Cédric, a good engineer in all respects, went to watch an MMA fight and drink beers with his friends, gave the commentator a kiss and laughed at her "J'taime Chantal", while she was doing her live on TV.
Almost a sexual assault which earned him the layoff of his employer, a woman, because the sequence went viral.
Nadine, his wife, played by Monia Chokri herself, brilliantly placid in the face of men's stupidity and hysterical in the face of her mental burden, is recovering very badly from childbirth.
Take care of a baby, they can't do it.
Hence the “Babysitter”.
This is where everything goes off the rails, like a train going in one direction and about to explode in a nice fireworks display.

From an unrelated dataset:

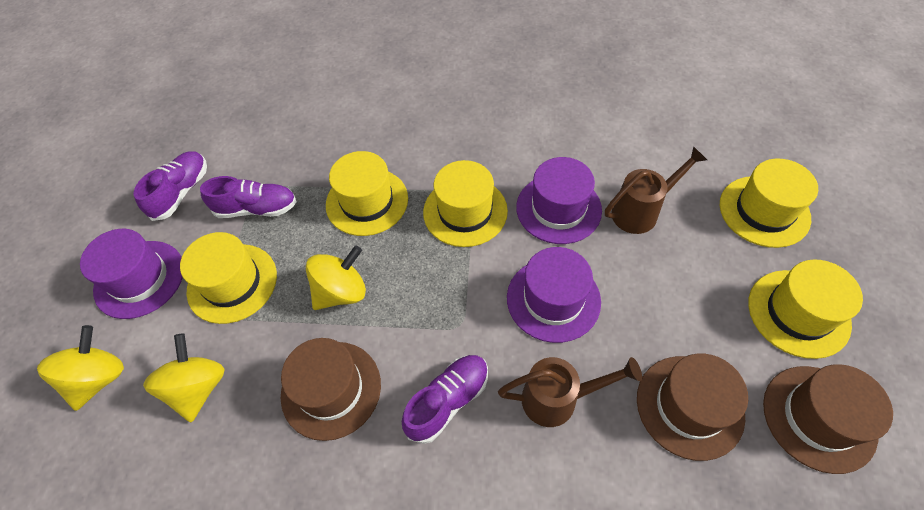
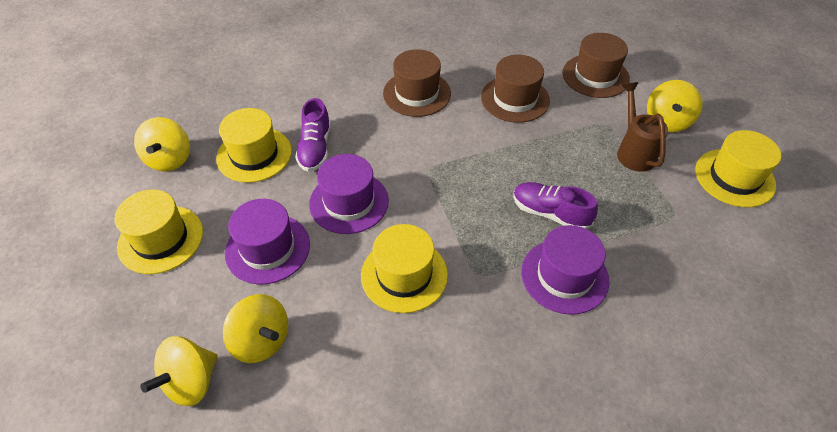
brown watering can: 2 -> 1
purple shoe: 3 -> 2
yellow hat: 5 -> 4
yellow spinning top: 3 -> 4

This one, who takes herself for "the double of Brigitte Bardot", does not have an academic morality or in any case likes to test the resistance of her neighbor.
It's because she's come a long way.
A comedy that hits where it hurts
The film begins as a pop satire - saturated colors, infernal rhythm, lines that kill ("When did you feel that your relationship with women had become problematic?", to be pronounced with a pure Quebec accent), caricatures well seen by men who are too good students of feminism — before branching off into the bushy paths that make you lose track a little along the way.
However, we want to hang on, because Monia Chokri, director of "My Brother's Wife", presses where it hurts to make us laugh and think: what is really serious?
How to change ?
Can we really form a family without going crazy?
Clever comedies, even a little on the rim, don't run the halls.
Editor's note:
3.5/5
"Babysitter", Canadian comedy by Monia Chokri, with Patrick Hivon, Monia Chokri, Nadia Tereszkiewicz (1h27).